India: Real estate developer Wadhwa Group to raise $15.5m from Piramal Finance

Photo: Reuters

Premium home developer Wadhwa Group is set to raise Rs100 crore from Piramal Finance Pvt. Ltd to pay for a plot at Chembur in suburban Mumbai that it has bought from PepsiCo India.

Mumbai-based Wadhwa has also struck an equity partnership with Bengaluru-based developer Salarpuria Sattva Group to develop the project jointly. This project will mark the entry of Salarpuria Sattva Group, a prominent residential and commercial office developer in Bengaluru and Hyderabad, into Mumbai.

The 2.3 acre plot, which has been sold for around Rs170 crore, will have around 600,000 sq. ft of residential development.

“The debt we are raising will be used for land payment. The project, which is located in Chembur, will be launched in the next few months and will have apartments ranging from two bedroom to four bedroom homes,” said Navin Makhija, managing director, Wadhwa Group. Spokespersons of Salarpuria Sattva and Piramal declined to comment.

Beverage and consumer goods firm PepsiCo India sold its defunct Duke’s factory at Chembur. The factory, which was used for manufacturing Duke’s beverages apart from PepsiCo’s other soft drink brands, has not been operational since 2014.

The project being planned on the plot of land is one of the seven projects Wadhwa Group is planning to launch in the coming year, after launching just one residential project in 2017.

Makhija said project launches are being planned across micro-markets in Mumbai.

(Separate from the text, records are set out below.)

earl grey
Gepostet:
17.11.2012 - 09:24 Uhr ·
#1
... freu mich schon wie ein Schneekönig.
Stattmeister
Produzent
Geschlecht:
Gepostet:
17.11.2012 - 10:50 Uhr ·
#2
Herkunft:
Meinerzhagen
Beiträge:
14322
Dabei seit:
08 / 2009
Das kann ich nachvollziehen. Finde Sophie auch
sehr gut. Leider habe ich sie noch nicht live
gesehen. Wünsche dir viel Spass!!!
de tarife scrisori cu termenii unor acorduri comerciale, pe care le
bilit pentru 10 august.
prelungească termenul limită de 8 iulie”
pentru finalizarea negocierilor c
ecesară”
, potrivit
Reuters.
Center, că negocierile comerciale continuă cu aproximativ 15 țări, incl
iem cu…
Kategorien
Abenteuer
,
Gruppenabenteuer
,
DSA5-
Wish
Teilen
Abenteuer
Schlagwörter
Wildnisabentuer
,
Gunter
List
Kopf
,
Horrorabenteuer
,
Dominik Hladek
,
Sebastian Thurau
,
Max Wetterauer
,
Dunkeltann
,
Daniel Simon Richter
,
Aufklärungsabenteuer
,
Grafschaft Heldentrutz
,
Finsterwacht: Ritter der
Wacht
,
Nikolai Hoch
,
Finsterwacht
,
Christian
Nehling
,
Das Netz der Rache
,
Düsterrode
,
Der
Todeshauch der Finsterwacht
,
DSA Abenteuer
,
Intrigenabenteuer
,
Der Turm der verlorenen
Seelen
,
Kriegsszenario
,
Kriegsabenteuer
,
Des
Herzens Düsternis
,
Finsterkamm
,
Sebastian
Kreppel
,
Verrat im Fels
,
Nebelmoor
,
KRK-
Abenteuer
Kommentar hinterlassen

Wadhwa is a part of Piramal Finance’s Piramal Preferred Partners scheme under which the latter pre-sanctions an open line of credit to back about 8-10 top developers across cities.

Despite the slowdown in the sector, land transactions have been happening as distressed assets rise and large corporates divest non-core land parcels. However, there are more sellers in the market today than buyers, with only developers with specific requirements buying land, unlike earlier when they bought land for future development.

“Only some developers who have access to capital to buy land and even they are buying only if it is available at reasonable prices because there are ample opportunities today to acquire good projects at a good price,” said Chintan Patel, partner, deal advisory-real estate and hospitality, KPMG India.